## Document passage:
-=-=-=-=-
March 25th, 2010
The equipment, support materials, internal communications and other resources which your staff and service users need should be:
- Easily readable. Printed materials should be large type and have good contrast. Braille or audiotape translations may be needed (many libraries and colleges offer a Braille translation service);
- Easily seen and reached. Don’t keep important files on high shelves, never place notices seven feet up a wall or store stationery in the cellar;
- Easily used. Obviously it may not be possible to have all your studio equipment redesigned and rebuilt to allow perfect access, but be prepared to make whatever efforts you can or whatever changes become necessary due to the needs of a disabled volunteer. Some changes – such as adjustable computer desks for wheelchair users – are relatively straightforward but make a huge difference to your usability.
Adapting to individual needs
The money and effort which can be spent on improving access and usability is endless. However much you might want to, you will not be able to do everything. There are some issues, such as wheelchair access, which are almost certain to arise sooner or later and should be considered as absolutely fundamental to your function as a community radio station. Others – for example translating learning materials into Braille or onto audiotape – may arise but you will probably want to wait until they do so before investing in them, otherwise you may find they are out of date and need changing before you have used them. Often the changes needed might be less predictable. We know of a community group who once needed to black out windows to allow access to a user with the light-sensitive skin condition porphyria, which is not something you can reasonably plan for. What is crucial is that you are prepared to make whatever changes are necessary to make your station accessible to anyone.
Communication and personal support
There is no point in having the most accessible facilities if the human touch is not there. Treating people with respect, understanding and compassion is an essential component of your access policies. The way station staff and volunteers talk and relate to each other, regardless of their health or impairment, will go a long way to establishing how welcoming and attractive your station will be for people with disabilities. There are no hard and fast rules as to the language you use – tone of voice is often a bigger factor than the words used – but here are some guiding principles:
- People are described by their disabilities, not defined by them. So it is more respectful to talk about ‘people with disabilities’ or ‘disabled people’ than it is to talk about ‘the disabled.’ And you don’t provide access to wheelchairs and guide dogs, you provide access to wheelchair users and blind people.
- Avoid pity or excessive admiration. The phrase ‘aren’t you brave?’ won’t go down too well.
- Don’t go to extremes. Many disabled people find nothing more annoying than being told they’re ‘just differently abled’ or talking to someone who delicately skips around the issue or refuses to acknowledge that they have disabilities at all. Impairments are a fact of life and should be treated as such.
- Clarify the preferred means of communication. If someone has problems with hearing or speech, find out if they’d prefer to use a notepad or a sign interpreter, for example.
-=-=-=-=-
## Material shown:
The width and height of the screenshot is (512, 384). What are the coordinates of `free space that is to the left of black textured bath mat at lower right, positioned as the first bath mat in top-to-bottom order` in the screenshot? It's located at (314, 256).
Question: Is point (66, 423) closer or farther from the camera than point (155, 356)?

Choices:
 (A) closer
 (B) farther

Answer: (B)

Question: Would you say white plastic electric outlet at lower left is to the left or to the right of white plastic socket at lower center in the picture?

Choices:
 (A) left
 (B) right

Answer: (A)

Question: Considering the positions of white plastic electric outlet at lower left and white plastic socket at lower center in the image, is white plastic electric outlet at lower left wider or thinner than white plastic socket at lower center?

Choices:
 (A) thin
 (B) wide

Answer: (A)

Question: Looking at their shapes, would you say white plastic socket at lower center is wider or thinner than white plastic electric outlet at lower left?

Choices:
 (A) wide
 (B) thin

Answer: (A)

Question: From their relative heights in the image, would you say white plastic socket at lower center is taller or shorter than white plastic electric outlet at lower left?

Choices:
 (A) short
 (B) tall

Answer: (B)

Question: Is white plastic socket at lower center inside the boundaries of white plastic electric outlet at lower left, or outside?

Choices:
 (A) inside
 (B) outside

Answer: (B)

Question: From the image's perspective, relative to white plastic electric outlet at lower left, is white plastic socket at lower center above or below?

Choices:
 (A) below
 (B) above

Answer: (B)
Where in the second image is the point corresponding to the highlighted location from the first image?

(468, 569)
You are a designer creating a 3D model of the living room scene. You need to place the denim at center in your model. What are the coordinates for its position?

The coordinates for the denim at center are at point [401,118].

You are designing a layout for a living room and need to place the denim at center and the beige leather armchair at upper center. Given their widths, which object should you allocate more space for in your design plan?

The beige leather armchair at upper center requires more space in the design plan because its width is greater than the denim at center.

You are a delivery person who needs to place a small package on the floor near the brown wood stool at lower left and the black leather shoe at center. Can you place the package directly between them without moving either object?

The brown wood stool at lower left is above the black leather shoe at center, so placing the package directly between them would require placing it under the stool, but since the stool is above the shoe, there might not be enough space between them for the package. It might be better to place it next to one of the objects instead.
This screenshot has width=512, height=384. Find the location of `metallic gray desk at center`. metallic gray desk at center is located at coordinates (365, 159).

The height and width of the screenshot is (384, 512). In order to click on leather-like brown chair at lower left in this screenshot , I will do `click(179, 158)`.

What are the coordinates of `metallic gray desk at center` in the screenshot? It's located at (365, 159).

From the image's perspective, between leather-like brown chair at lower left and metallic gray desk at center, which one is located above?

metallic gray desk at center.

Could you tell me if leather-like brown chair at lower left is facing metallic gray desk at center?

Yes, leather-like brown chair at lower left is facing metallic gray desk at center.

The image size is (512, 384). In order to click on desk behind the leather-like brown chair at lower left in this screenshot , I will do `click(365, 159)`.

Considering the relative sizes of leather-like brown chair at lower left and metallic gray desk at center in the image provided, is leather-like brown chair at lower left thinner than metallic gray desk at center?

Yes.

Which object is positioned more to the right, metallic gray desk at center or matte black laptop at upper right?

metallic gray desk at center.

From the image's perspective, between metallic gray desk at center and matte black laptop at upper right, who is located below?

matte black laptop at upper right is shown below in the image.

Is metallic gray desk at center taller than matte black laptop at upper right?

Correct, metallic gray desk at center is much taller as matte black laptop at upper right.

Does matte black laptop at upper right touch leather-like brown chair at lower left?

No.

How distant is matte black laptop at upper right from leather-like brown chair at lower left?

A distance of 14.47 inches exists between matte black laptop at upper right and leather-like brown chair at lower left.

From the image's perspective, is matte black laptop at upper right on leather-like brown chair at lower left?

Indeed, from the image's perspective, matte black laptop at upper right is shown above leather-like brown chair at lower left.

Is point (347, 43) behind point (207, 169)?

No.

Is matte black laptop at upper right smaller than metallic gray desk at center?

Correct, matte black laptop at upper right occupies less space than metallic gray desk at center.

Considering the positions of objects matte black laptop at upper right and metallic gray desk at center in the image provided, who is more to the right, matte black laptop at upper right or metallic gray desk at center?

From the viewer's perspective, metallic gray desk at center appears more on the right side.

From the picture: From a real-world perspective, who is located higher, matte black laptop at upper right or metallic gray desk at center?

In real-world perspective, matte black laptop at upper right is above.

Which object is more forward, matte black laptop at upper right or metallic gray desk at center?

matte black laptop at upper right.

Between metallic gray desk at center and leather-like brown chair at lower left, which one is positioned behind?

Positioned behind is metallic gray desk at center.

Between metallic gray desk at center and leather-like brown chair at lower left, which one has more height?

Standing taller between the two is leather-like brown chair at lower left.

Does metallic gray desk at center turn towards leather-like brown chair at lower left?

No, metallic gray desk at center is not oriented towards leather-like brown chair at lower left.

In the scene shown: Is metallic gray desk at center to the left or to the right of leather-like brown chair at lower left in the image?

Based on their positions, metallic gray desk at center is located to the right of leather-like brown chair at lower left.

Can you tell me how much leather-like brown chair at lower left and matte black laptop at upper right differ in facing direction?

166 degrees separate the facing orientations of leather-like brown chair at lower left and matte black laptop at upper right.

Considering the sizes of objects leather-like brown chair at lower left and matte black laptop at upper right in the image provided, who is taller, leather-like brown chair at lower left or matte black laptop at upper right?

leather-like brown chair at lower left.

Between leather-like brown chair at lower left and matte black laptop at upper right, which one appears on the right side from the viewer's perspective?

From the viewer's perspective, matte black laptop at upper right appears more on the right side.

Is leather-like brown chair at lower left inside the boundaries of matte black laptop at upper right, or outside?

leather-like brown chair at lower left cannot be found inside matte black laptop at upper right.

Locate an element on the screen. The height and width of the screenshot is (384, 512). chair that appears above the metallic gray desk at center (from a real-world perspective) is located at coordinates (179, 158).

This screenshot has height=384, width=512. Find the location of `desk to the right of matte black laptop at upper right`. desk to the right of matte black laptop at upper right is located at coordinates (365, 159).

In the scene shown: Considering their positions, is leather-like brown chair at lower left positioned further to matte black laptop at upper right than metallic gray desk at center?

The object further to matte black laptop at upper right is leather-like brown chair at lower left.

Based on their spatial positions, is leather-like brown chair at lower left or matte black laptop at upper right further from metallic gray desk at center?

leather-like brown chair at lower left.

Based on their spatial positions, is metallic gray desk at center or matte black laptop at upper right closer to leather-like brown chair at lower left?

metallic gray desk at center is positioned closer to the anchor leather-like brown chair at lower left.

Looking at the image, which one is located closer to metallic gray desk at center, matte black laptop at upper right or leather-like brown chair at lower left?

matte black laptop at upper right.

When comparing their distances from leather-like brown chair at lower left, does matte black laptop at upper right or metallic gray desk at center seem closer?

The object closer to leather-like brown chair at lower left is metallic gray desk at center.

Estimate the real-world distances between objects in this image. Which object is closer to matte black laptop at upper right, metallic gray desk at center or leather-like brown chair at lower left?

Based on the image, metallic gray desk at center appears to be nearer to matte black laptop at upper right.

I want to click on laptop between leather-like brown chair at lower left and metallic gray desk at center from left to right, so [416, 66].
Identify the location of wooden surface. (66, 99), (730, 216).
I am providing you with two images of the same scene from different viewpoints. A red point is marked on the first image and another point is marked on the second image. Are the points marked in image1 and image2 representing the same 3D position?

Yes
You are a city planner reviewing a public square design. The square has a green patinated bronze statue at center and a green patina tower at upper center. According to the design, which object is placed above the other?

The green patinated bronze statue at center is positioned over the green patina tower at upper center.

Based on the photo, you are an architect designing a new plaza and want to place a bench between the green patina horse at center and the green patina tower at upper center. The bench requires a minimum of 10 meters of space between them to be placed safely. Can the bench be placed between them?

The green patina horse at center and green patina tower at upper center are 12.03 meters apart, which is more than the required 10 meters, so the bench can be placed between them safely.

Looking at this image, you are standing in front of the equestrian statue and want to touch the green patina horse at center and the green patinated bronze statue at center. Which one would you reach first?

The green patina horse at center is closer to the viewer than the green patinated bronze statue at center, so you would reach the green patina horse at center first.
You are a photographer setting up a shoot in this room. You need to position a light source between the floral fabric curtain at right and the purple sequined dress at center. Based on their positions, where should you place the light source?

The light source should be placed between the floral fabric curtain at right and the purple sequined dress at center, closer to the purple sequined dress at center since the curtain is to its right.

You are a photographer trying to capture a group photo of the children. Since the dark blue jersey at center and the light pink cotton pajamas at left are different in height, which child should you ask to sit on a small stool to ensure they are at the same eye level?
-=-=-=-=-
## What this exercise asks:
1) Please write out the accessibility guidance above, copying everything from "- Don’t go to" down to "interpreter, for example.".
2) Turn the paragraph of the accessibility guidance that starts "The money and effort which can be spent" into a short bulleted list that keeps its main facts.

## Answers below:
1)
- Don’t go to extremes. Many disabled people find nothing more annoying than being told they’re ‘just differently abled’ or talking to someone who delicately skips around the issue or refuses to acknowledge that they have disabilities at all. Impairments are a fact of life and should be treated as such.
- Clarify the preferred means of communication. If someone has problems with hearing or speech, find out if they’d prefer to use a notepad or a sign interpreter, for example.

2)
- The money and effort that could go into access and usability is endless, so a station cannot do everything.
- Some issues, such as wheelchair access, are almost certain to arise and are fundamental to a community radio station's function.
- Others, such as translating learning materials into Braille or onto audiotape, may arise. It may be better to wait until they do before investing, or the materials may be out of date before they are used.
- Needs are often less predictable. One community group once blacked out windows so that a user with the light-sensitive skin condition porphyria could get access.
- The crucial thing is being prepared to make whatever changes are necessary so the station is accessible to anyone.